Now computing the digit of the 10-th decimal place in both sides and equating them,
7x+5y+2+2 +1 (carry of the last digit)= 2z +1
7x+5y +5 = 2z+1
substituting for z, we get,
5x+3y+4 = -6p
for positive values of x and y, this relation cannot be existing.
Proof.4
The difference between the cube of a number and its cube root
is always divisible by 6.
x^3-x = x(x^2-1) = (x-1)x(x+1)
The product of any three successive numbers will always be
divisible by 6 .
a^3 + b^3 = c^3
a^3 + b^3 = a+b + 6n(a) + 6n(b)
c^3 = c + 6n(c)
a^3+b^3-c^3 = (a+b-c) + 6 [(n(a)+n(b) –n(c)]
If a+b-c = 0 a+b = c,which cannot be since c^3 = a^3+b^3.

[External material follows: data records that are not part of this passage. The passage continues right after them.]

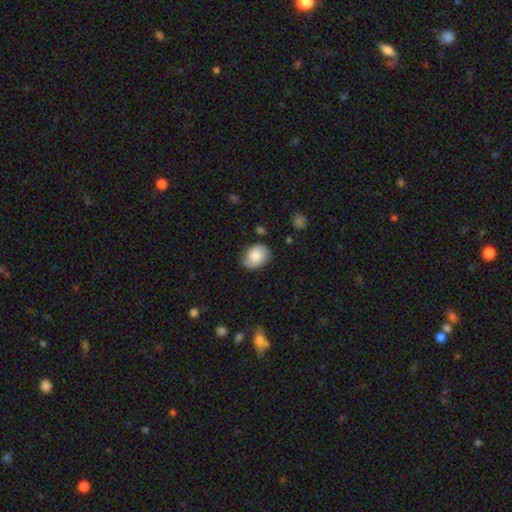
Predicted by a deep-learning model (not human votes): This appears to be a smooth galaxy with no disk features (76%) that is in between round and cigar-shaped (66%). Merging: none (73%).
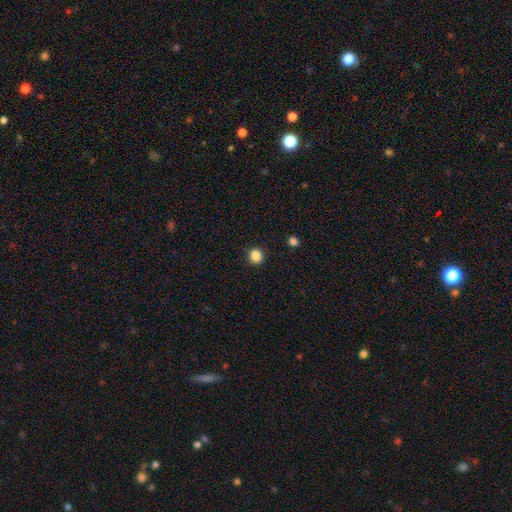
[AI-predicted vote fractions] smooth-or-featured: smooth: 86% | star or artifact: 11% | featured or disk: 3%
  how-rounded: round: 84% | in between: 15% | cigar-shaped: 1%
  merging: none: 90% | minor disturbance: 6% | major disturbance: 2% | merger: 1%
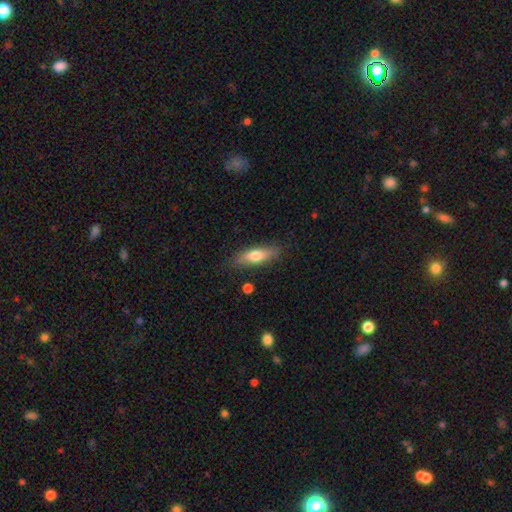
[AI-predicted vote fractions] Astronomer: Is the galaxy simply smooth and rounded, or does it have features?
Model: smooth — 68%.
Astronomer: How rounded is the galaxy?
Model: cigar-shaped — 52% (runner-up: in between, 46%).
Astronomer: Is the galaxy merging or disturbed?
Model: none — 83%.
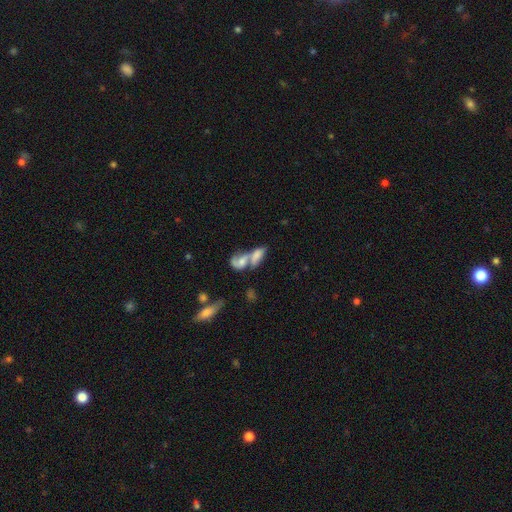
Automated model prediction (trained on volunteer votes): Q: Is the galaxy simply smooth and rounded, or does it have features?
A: smooth — 48%.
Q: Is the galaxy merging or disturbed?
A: merger — 69%.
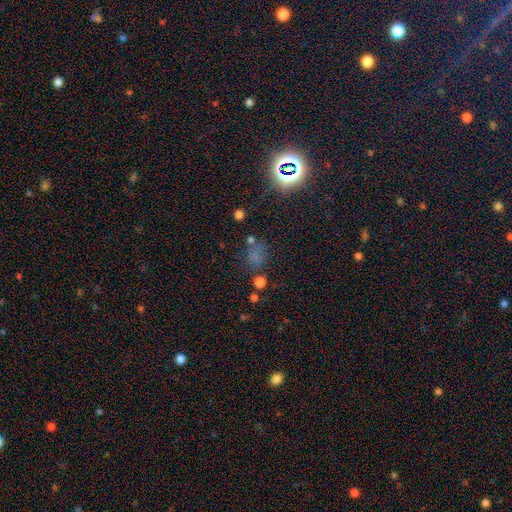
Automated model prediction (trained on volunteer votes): Overall: smooth (50%; star or artifact 39%). How rounded: round (52%; in between 46%). Merging: none (59%).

If n(a)+n(b)-n(c) =0 n(c) = n(a)+n(b)
a^3+b^3 = a+b+ 6[n(a)+n(b)]= a+b+6n(c)
since c ≠ a+b , c^3 ≠ a+b +6n(c)
In all cases, a+b-c ≠ 0 and n(a)+n(b)-n(c) ≠ 0
Which necessitates that a^3 +b^3 ≠ c^3
Probably this may be the missing details
in Fermat’s scribbles !
(meydhanam@gmail.com)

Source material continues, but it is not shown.